Entries taken from a collection
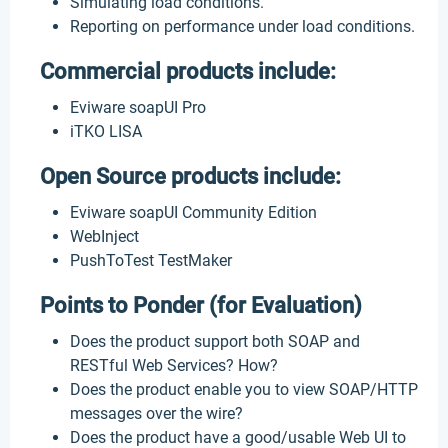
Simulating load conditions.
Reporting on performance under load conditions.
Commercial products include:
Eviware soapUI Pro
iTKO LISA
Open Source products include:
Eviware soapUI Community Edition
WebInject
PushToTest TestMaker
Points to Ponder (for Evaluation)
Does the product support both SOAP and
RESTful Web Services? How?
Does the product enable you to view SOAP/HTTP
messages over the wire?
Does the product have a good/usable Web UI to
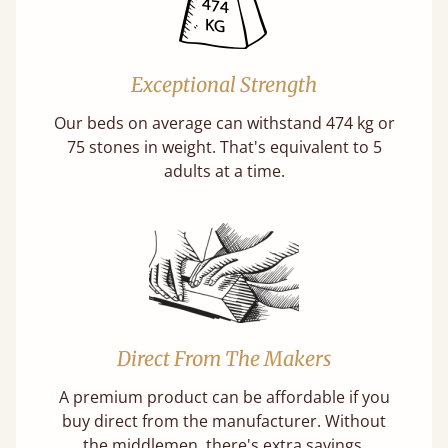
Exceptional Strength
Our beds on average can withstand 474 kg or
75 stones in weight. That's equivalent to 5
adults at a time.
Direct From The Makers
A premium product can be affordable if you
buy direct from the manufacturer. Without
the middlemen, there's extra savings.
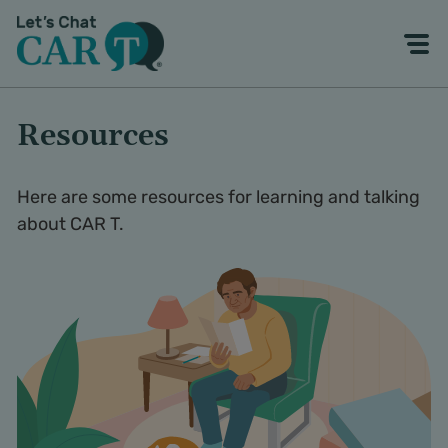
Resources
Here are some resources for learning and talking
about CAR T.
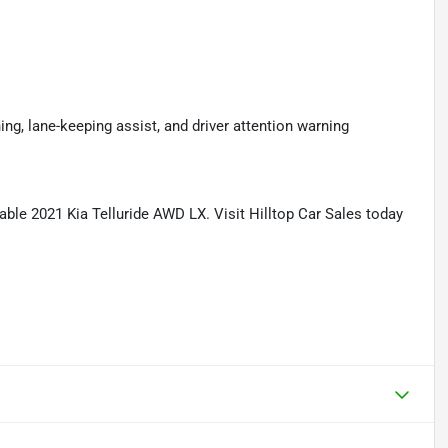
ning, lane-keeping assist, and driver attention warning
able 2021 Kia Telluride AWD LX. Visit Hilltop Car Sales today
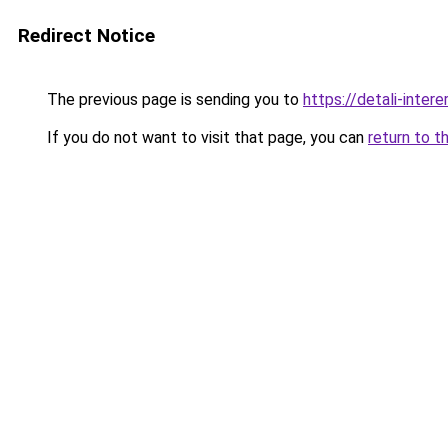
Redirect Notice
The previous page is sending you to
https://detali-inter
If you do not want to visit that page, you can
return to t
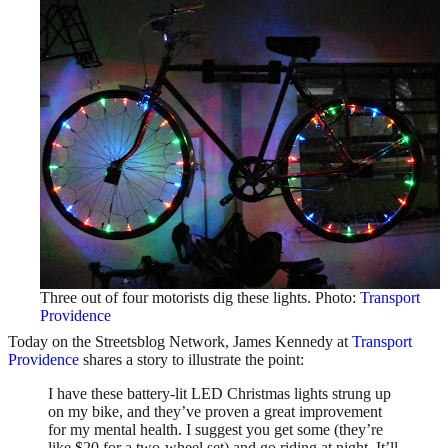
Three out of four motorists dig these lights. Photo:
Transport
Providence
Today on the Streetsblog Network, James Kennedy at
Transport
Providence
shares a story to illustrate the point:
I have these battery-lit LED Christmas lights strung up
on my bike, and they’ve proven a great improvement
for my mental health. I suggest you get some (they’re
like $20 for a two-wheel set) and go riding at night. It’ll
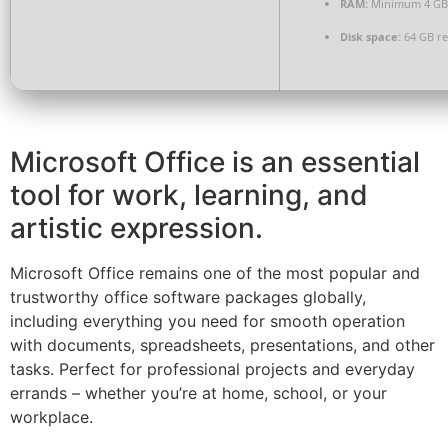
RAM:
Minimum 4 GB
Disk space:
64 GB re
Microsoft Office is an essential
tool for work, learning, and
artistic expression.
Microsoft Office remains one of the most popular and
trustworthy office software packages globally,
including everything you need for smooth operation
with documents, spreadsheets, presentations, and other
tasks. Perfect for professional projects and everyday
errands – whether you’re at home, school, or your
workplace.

*Action item*.
What lines in the records above include the string "have"? Copy each one.

*Result*.
Does the product have a good/usable Web UI to
I have these battery-lit LED Christmas lights strung up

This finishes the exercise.